This is quite an old question, and I guess OP already have an answer. For the future reference, however, I write down an answer.
The limit turns out to diverge to $+\infty$. Indeed, let $f : [0, 1] \to \Bbb{R}$ by
$ f(x) = (1 - \{1/x\})(\tfrac{1}{2} - x\{1/x\}) \quad \text{and} \quad f(0) = 0. $
It is easy to check that
- $0 \leq f(x) \leq \tfrac{1}{2}$,
- $f$ is Riemann-integrable, and hence
- $ n^{-1} \sum_{k=1}^{n} f(k/n) \to \int_{0}^{1} f(x) \, dx =: C > 0$ as $n \to \infty$.
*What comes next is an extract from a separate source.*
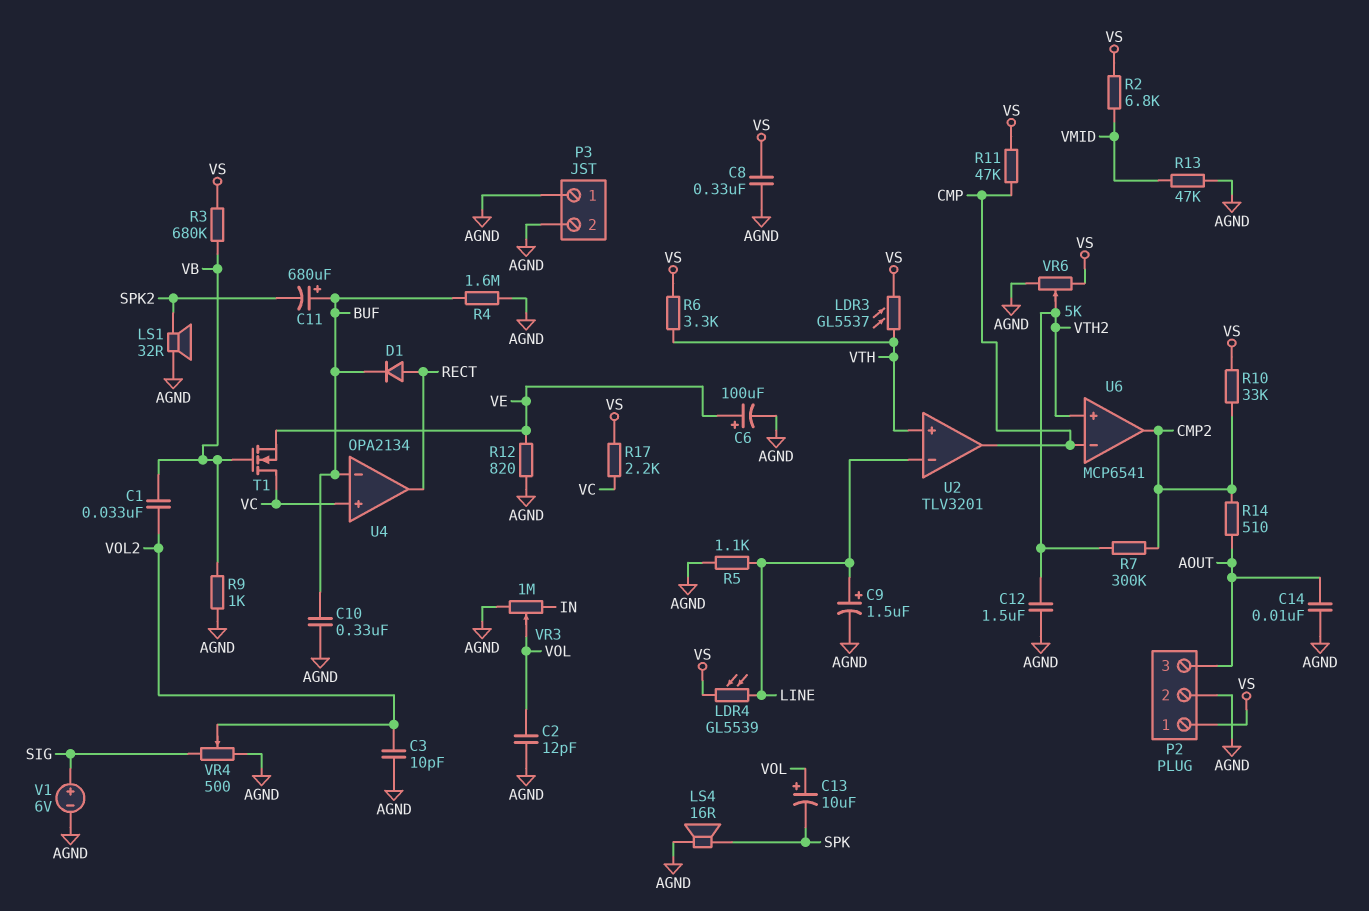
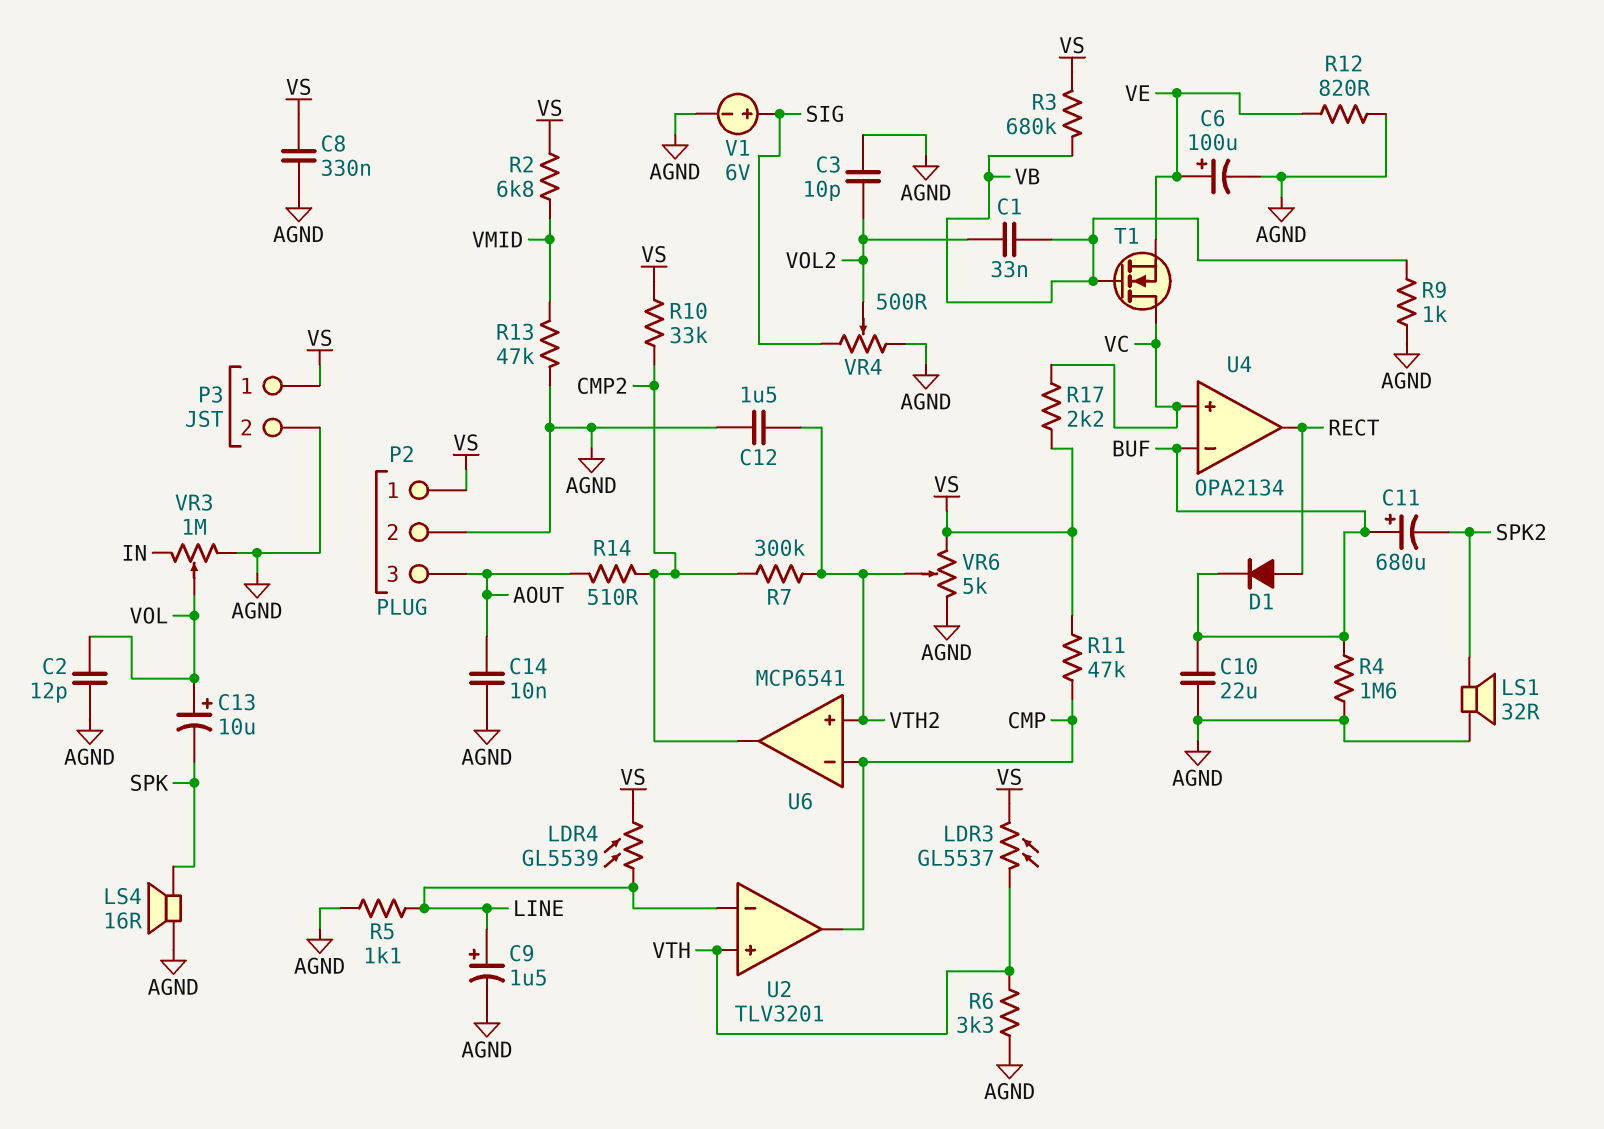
C10: 330nF (AGND, BUF) -> 22uF (AGND, BUF)
P3 pin 1: AGND -> VS
R6: 3.3k (VS, VTH) -> 3.3k (AGND, VTH)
Now fix any $m$. Then for all $n > m$, non-negativity of $f$ shows that
$ \sum_{k=1}^{n} \frac{\log k}{n} f\left(\frac{k}{n}\right) \geq \sum_{k=m}^{n} \frac{\log m}{n} f\left(\frac{k}{n}\right).$
Taking liminf as $n \to \infty$, we get
$ \liminf_{n\to\infty} \sum_{k=1}^{n} \frac{\log k}{n} f\left(\frac{k}{n}\right) \geq C \log m $
for any $m$ and therefore the limit diverges to $+\infty$. ////
In particular, it suggests that the original problem where $\log$ is replaced by von Mangoldt function $\Lambda$ requires some clever estimates on $\Lambda$ to produce a vanishing limit.